Véritablement découvert avec son premier album solo en 2010, l’auteur-compositeur-interprète sénégalais d’origine mais montréalais d’adoption Élage Diouf est pourtant dans notre paysage musical depuis un moment. On se souviendra notamment de ses passages en langue wolof dans certaines chansons des Colocs, groupe auquel il a participé avec son frère Karim. L’artiste poursuit ici sa lancée en solo avec Melokáane, voulant dire «reflet» dans sa langue maternelle, où il s’amuse à travers les styles.
L’opus de 12 titres se résumerait bien difficilement. Beaucoup de musique du monde (dont du reggae), bien sûr, mais aussi des petits accents de musique électronique, du rock, du blues… Vocalement, c’est majoritairement en wolof, mais on y retrouvera aussi de l’anglais et du français. Bref, le genre d’album pour lequel le mot «éclectique» semble tout désigné.

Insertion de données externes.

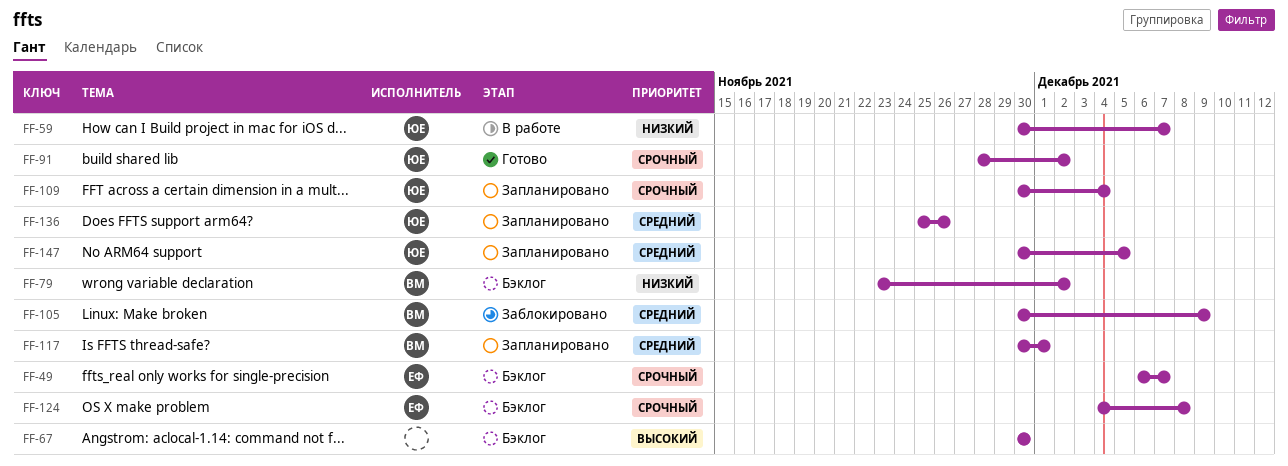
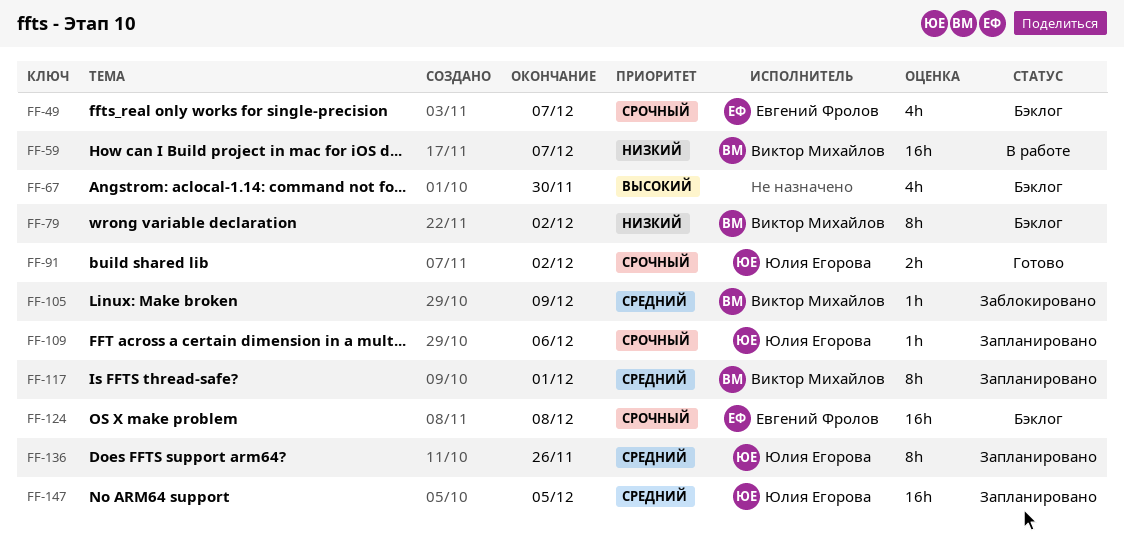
FF-59, owner: Юлия Егорова -> Виктор Михайлов
FF-109, due: Dec 4 -> Dec 6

C’est Mandela qui inaugure l’opus. On y mélange une musique énergique à des citations de Nelson Mandela, offrant certes un message engagé, mais surtout un message chargé d’espoir. Somme toute, une bonne entrée en matière, bien que la suite sera plus marquante. Notamment, le blues énergique de Tay, une surprenante version de Secret World (Peter Gabriel) en wolof, une chanson en duo avec Johnny Reid (la ballade Just One Day), Probleme Yi, la chanson engagée Sankara, et la finale Dekoulo Fi, au rythme entraînant sans être aussi «rentre-dedans» que d’autres titres de l’opus.
Une des faiblesses des chansons plus énergiques de l’album, c’est probablement leur côté surproduit : beaucoup d’effets, beaucoup de voix ajoutées, voire parfois empilés. Cela rend difficile de savoir sur quoi se concentrer. Foula ak Fayda en est un bon exemple. Par contre, dès qu’on fait abstraction de cette surcharge, on peut les apprécier pour leur côté festif, chaud et dansant, ce à quoi aspirait vraisemblablement l’artiste en les jouant. Les chansons plus douces, en revanches, se veulent plus épurées, et généralement plus faciles à bien cerner.

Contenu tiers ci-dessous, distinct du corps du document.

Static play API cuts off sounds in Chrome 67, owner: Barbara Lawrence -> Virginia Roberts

Bien qu’Élage Diouf a élu domicile au Québec il y a près de 20 ans, on sent encore sa fierté pour sa patrie, le Sénégal, et pour l’Afrique en général. Les chansons Mandela et Sankara (en l’honneur de deux grands noms qui ont lutté contre l’apartheid) en sont des témoignages.
On connaissait déjà Élage Diouf pour la variété de ses influences, et c’était une fois de plus prouvé ici. Là où on commence à s’y perdre, c’est dans les extrêmes vers lesquels il amène l’auditeur. L’artiste offre à la fois un opus ensoleillé et dansant et une œuvre engagée qui veut inciter à conscientiser. Bien que le résultat soit plutôt réussi, cela fait beaucoup pour un seul album!